Robbie Postma (chef) and Robert Harrison (photographer) team-up to show visual elements of traditional foods down to its raw elements
Never has a story of food been depicted so dark and so raw but the thing that sticks out the most is how it is being showed and its by having the food story being displayed on a face.
And this “food story” is called MENU. Like a cutting edge take on Renaissance artist Giuseppe Arcimboldo’s work, MENU is what happens when food meets photography on the dark side.
Robbie Postma (chef) and Robert Harrison (photographer) take the viewer back to the origin of a menu. Through visual imagination and culinary flair, they evoke every step of a fine dining experience, but rather than focusing of the final, finessed dishes, MENU makes the raw, unprocessed ingredients the heroes. Served on the closest place you can get to a chef’s mind: on his face.
“A good menu is a story with its own narrative arc.

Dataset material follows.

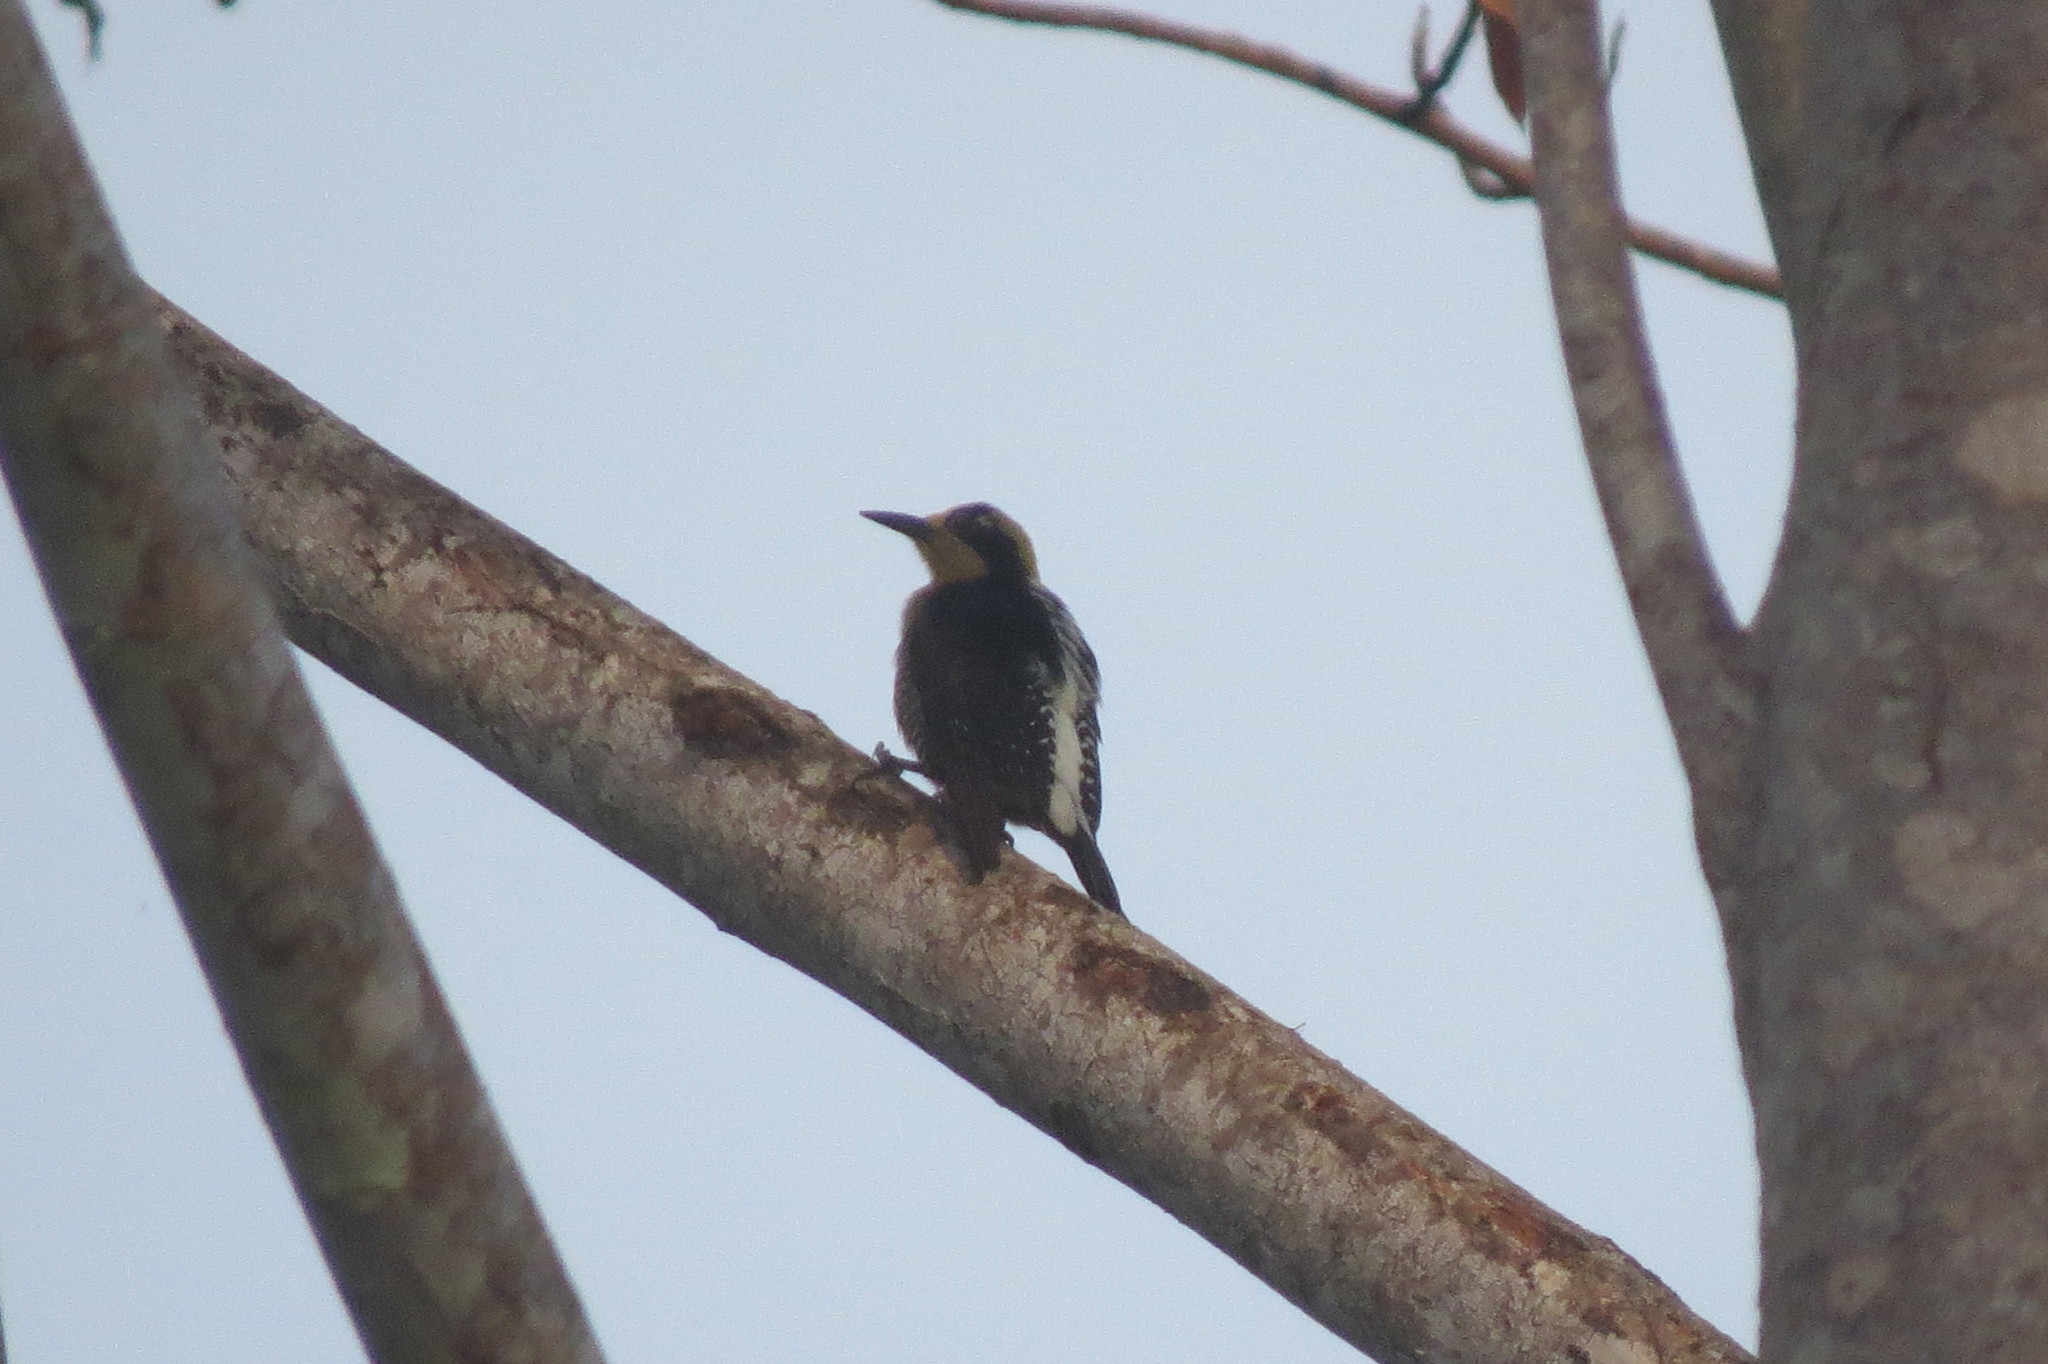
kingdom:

That’s what we’ve tried to recreate in this project: we deconstructed a traditional menu into all its separate elements and ingredients and reconstructed it in a disruptive way – using my own face as the canvas to present our very own ‘MENU’,” said Postma. “This project in its essence is about the quest for perfection and represents the importance of taking enormous amount of time and attention to create something beautiful.”

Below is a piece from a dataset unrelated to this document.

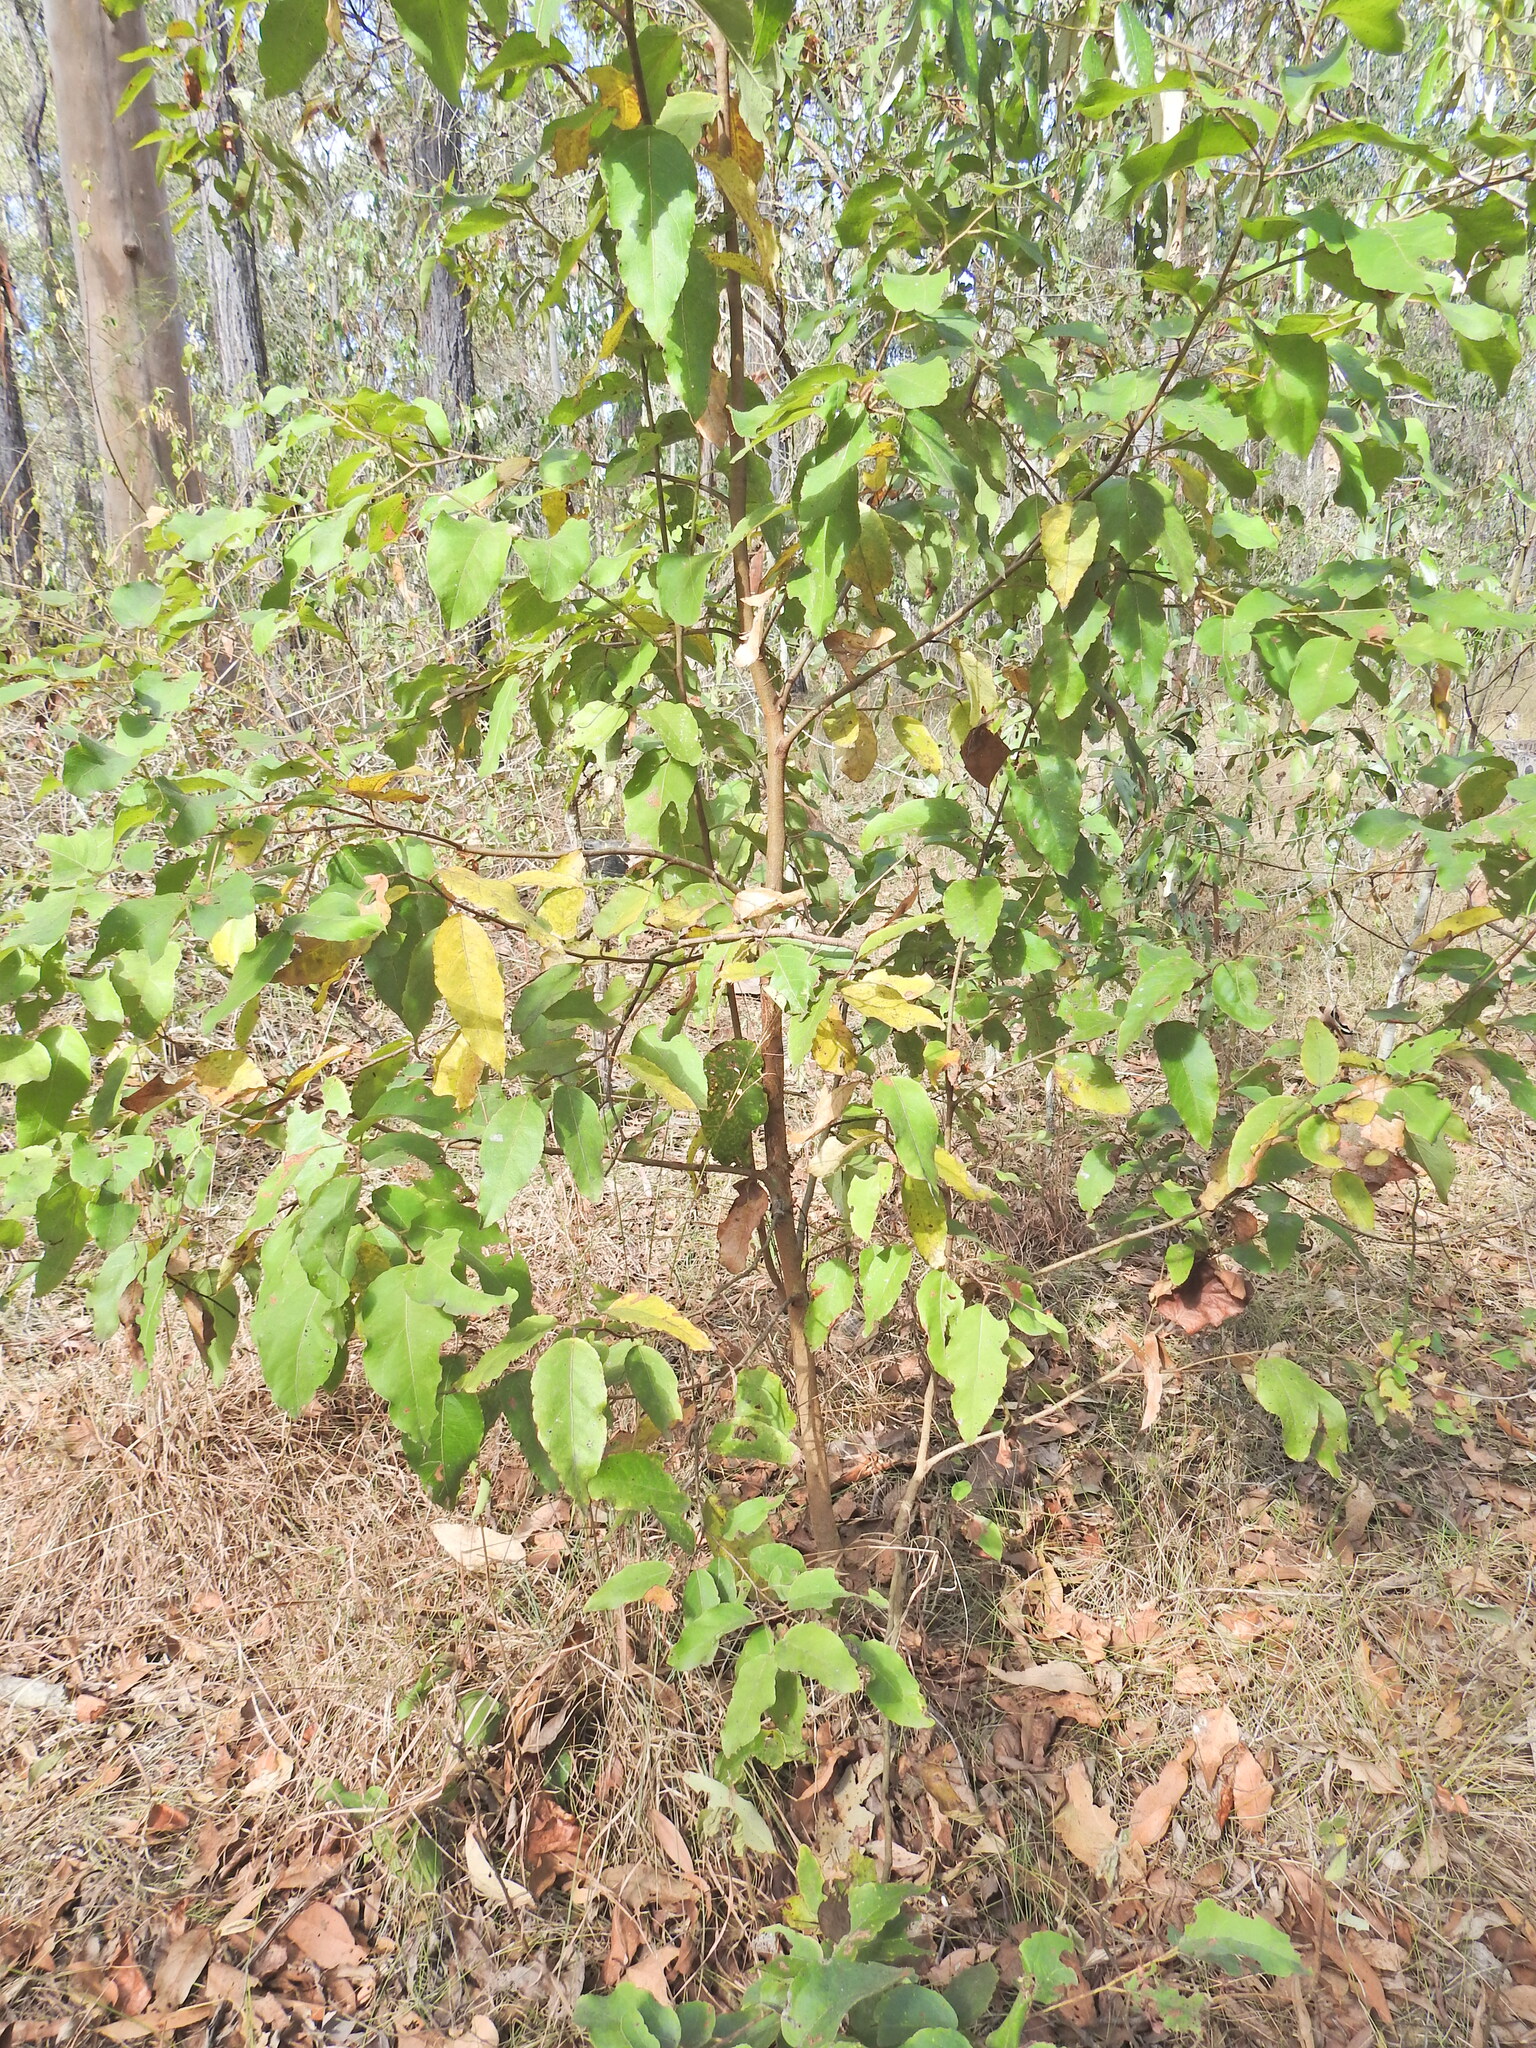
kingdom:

When creating these images, Postma and Harrison stuck to the same principles and values a chef would when creating a menu: paying a lot of attention to the details, the composition, the preparation and of course the ingredients. From cutlery to coffee bean, every component is painstakingly prepared to produce the ultimate effect. And every grain of rice was added by hand, without the aid of digital manipulation. MENU is hand crafted. Just like the best food.

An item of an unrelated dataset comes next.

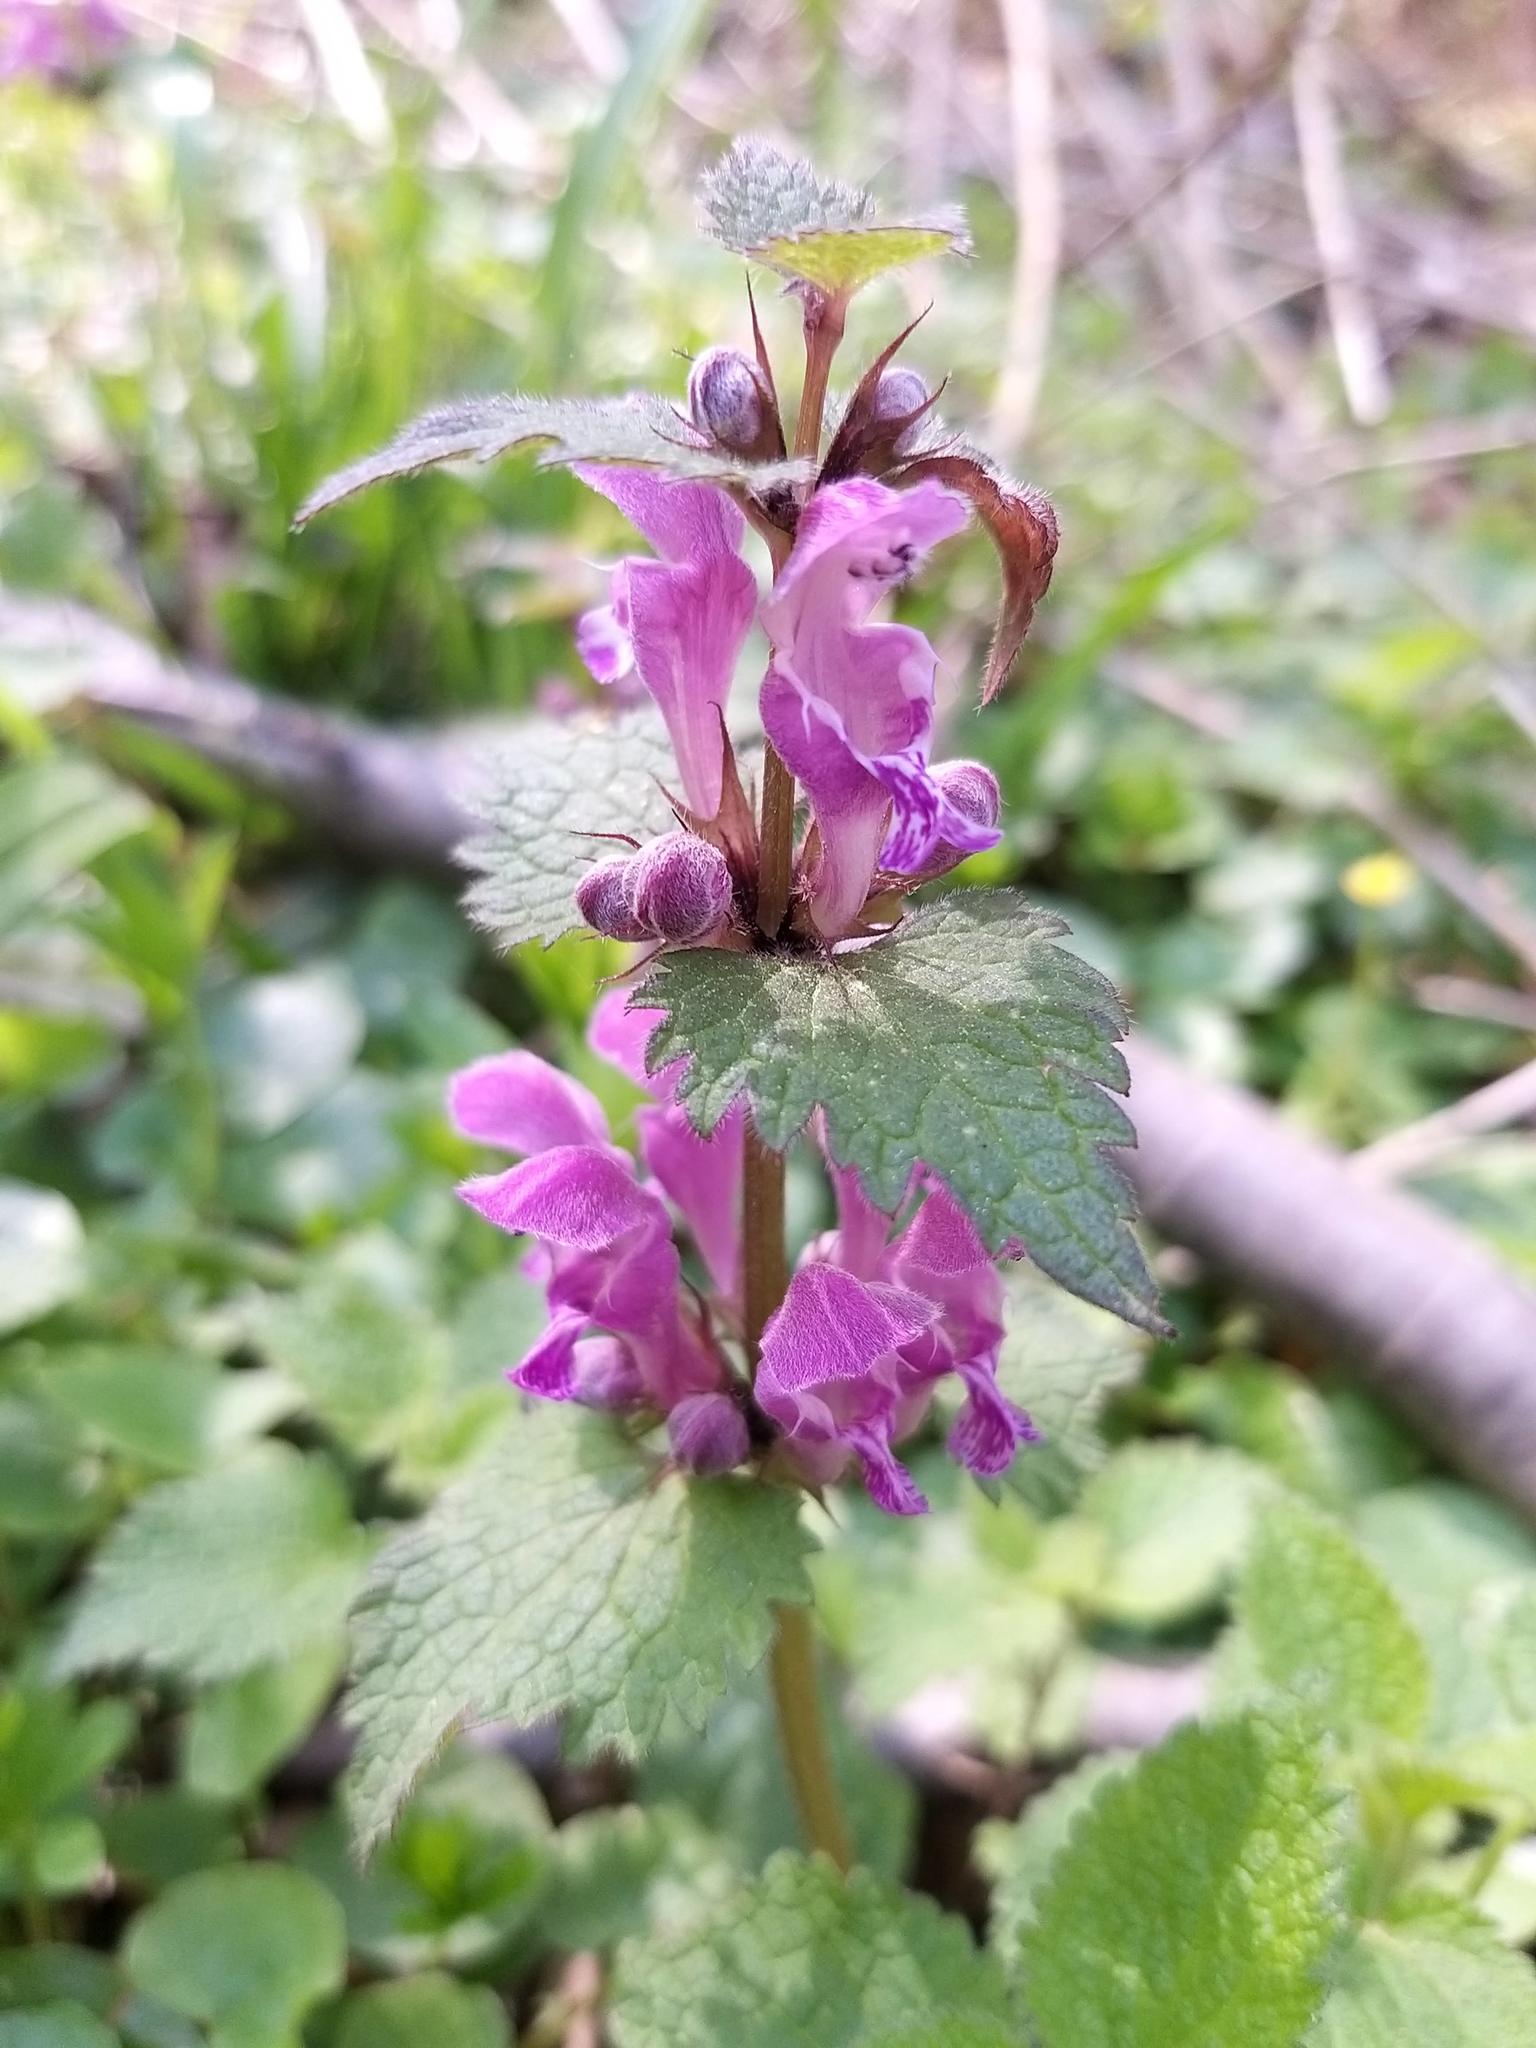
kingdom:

“The devil is on the detail and that’s something we really took to heart when shooting the photography. Each single ingredient was painstakingly hand-placed onto the face, resulting in literally hours of preparation for each shot,” said Harrison. “For us it was important to work in a very organic way, shoot everything in camera and use no digital manipulation at all. This attention to detail and technique, combined with the unexpected scenarios – I guess some would say downright disturbing images – is what has this such a compelling project to work on.”
The whole project took a year to complete from start to finish and each image is the result of a lengthy process of research, testing of materials, preparation, art direction, planning and of course experimenting – most shots taking sometimes up to nine hours to prepare.